Their TypeScript guide
doesn't mention this, but the fix in my case was to create ./flatbuffers.ts
with this content:
export { flatbuffers } from "flatbuffers";
- FlatBuffers' API is... strange
Here's what I came up with to encode a LogMessage
:
let builder = new flatbuffers.Builder();
// Strings need to be created externally, otherwise FlatBuffers throws:
// Error: FlatBuffers: object serialization must not be nested.
//
// (typed-bytes doesn't have this kind of issue)
const testMessage = builder.createString("Test message");
// This is clumsy and verbose. I'd also argue it doesn't even meet the
// requirement of encoding a LogMessage as binary. Instead it's an API that
// gives you some tools to help you do that in a way that is still very manual.

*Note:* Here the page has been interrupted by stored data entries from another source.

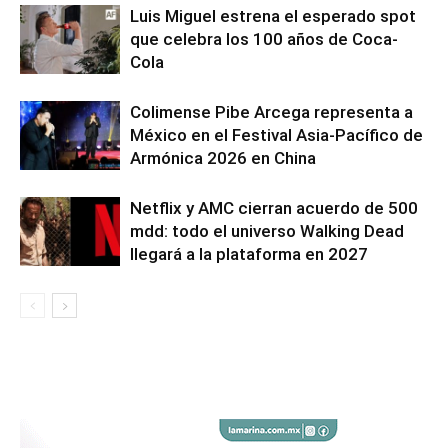
Luis Miguel estrena el esperado spot
que celebra los 100 años de Coca-
Cola
Colimense Pibe Arcega representa a
México en el Festival Asia-Pacífico de
Armónica 2026 en China
Netflix y AMC cierran acuerdo de 500
mdd: todo el universo Walking Dead
llegará a la plataforma en 2027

Sample.LogMessage.startLogMessage(builder);
Sample.LogMessage.addLevel(builder, Sample.Level.INFO);
Sample.LogMessage.addMessage(builder, testMessage);
const msgOffset = Sample.LogMessage.endLogMessage(builder);
builder.finish(msgOffset);
const buf = builder.asUint8Array();
console.log(buf); /*
// This is really long. I'm not sure why. The other schema-based encodings
// (including typed-bytes) have managed 14-16 bytes. I'm not going to put this
// as a concrete point for now because it might not be true outside of this
// example and FlatBuffers has proved exceptionally difficult to work with so
// I don't have enough time to get to the bottom of this. If you know more
// about what's going on please consider contributing.
Uint8Array(40) [
12, 0, 0, 0, 8, 0, 8, 0, 0, 0,
4, 0, 8, 0, 0, 0, 4, 0, 0, 0,
12, 0, 0, 0, 84, 101, 115, 116, 32, 109,
101, 115, 115, 97, 103, 101, 0, 0, 0, 0
]
*/
the decode part is almost as strange:
const byteBuffer = new flatbuffers.ByteBuffer(buf);
const decodedValue = Sample.LogMessage.getRootAsLogMessage(byteBuffer);
// Outputs internal details and not level/message:
console.log(decodedValue);
// You need to get the fields one by one.
console.log({
level: decodedValue.level(), // 0, not 'INFO'
message: decodedValue.message(),
});
I think FlatBuffers is intended to be very low level. It's targeting a use case where you interact directly with bytes instead of ever really having js-native objects. Even so, I expect it is possible to make this API much more ergonomic, and I think it's just a case of trying to support every major language, and js simply hasn't received enough attention to make something that's simple to use.